- [Page extract]:
## start
How do I take the discrete derivative of Cosine, and show that it still equals -Sine?

Question

This is really stumping me. I have a signal that is being modulated at frequency $f$, and is sampled every $\Delta t$ seconds for $N$ samples. I'll index these samples with $k$.

The signal is $S(k\Delta t) = -A \cos(2 \pi f k \Delta t)$

The derivative of this is approximately: $S'(k \Delta t) = \frac{S((k+1) \Delta t) - S(k \Delta t)}{\Delta t} = -\frac{A}{\Delta t}(\cos(2 \pi f (k+1) \Delta t)-\cos(2 \pi f k \Delta t))$

By writing these out in complex exponential form, I can rewrite this as:

$S'(k \Delta t) = -\frac{A}{2 \Delta t}(e^{2\pi i f \Delta t}+1)\cos(2 \pi f k \Delta t)$.

However, I know that the derivative of a cosine should be a negative sine! Probably:

$S'(k \Delta t) = 2\pi f \Delta t A \sin(2 \pi f k \Delta t)$.

How on earth do I show that these last two lines are approximately equal? Thank you very much for your help!

Answer 1

Just copy the proof of the derivative for cosine, and replace the limits with approximations. I assume $f$ and $A$ are constant frequency/amplitude.

$$-\frac{A}{\Delta t}(\cos(2 \pi f (k+1) \Delta t)-\cos(2 \pi f k \Delta t))$$

Since $\cos(\alpha+\beta) = \cos \alpha \cos \beta – \sin \alpha \sin \beta$, that becomes ($\alpha = 2 \pi f k \Delta t, \beta = 2 \pi f \Delta t$):

$$-\frac{A}{\Delta t}(\cos(2 \pi f k \Delta t)\cos(2 \pi f \Delta t) - \sin(2 \pi f k \Delta t)\sin(2 \pi f \Delta t)-\cos(2 \pi f k \Delta t)) = -A\left(\cos(2 \pi f k \Delta t)\frac{\cos(2 \pi f \Delta t) - 1}{\Delta t} - \sin(2 \pi f k \Delta t)\frac{\sin(2 \pi f \Delta t)}{\Delta t}\right)$$

As of yet, we've only used algebra on the discrete derivative. At this point, we use the following approximations, based on well-known limits that can be found in the same trig identity wiki article:

$$\frac{\cos(2 \pi f \Delta t) - 1}{2 \pi f\Delta t} \approx 0 \qquad \frac{\sin(2 \pi f \Delta t)}{2 \pi f\Delta t} \approx 1$$

Therefore, the above equation can be approximated as:

$$A2 \pi f \sin(2 \pi f k \Delta t)$$

As required.
## end
- [Provided data]:
## start
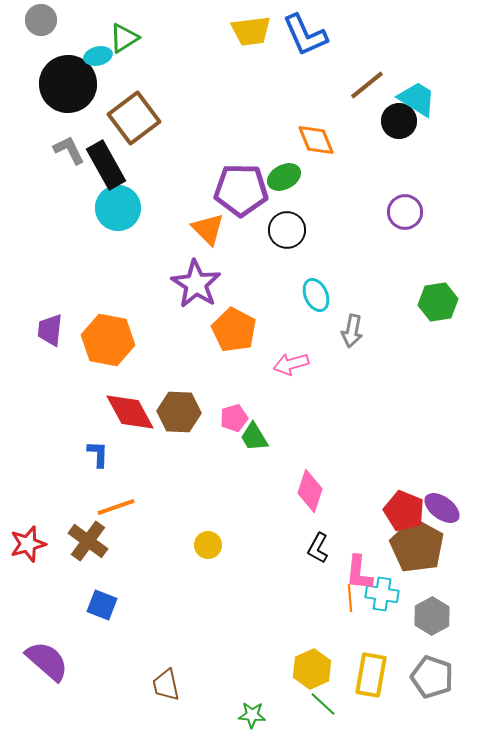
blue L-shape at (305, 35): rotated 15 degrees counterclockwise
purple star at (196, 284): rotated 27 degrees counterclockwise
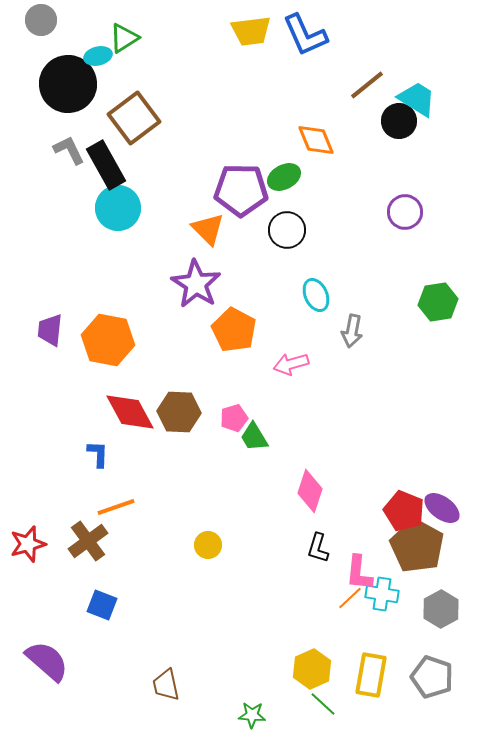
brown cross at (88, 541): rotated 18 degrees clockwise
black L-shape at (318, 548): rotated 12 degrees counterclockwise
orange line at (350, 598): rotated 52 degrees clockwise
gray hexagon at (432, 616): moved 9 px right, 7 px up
## end
- [Aim 1]: In the thread on the discrete derivative of cosine, what does the answer assume about f and A?
- [Aim 2]: Rewrite the listing with "counterclockwise" replaced by "anticlockwise" and everything else unchanged. Omit the picture markers.

- [Finished answer 1]: It assumes that f and A are a constant frequency and amplitude.

- [Finished answer 2]:
blue L-shape at (305, 35): rotated 15 degrees anticlockwise
purple star at (196, 284): rotated 27 degrees anticlockwise
brown cross at (88, 541): rotated 18 degrees clockwise
black L-shape at (318, 548): rotated 12 degrees anticlockwise
orange line at (350, 598): rotated 52 degrees clockwise
gray hexagon at (432, 616): moved 9 px right, 7 px up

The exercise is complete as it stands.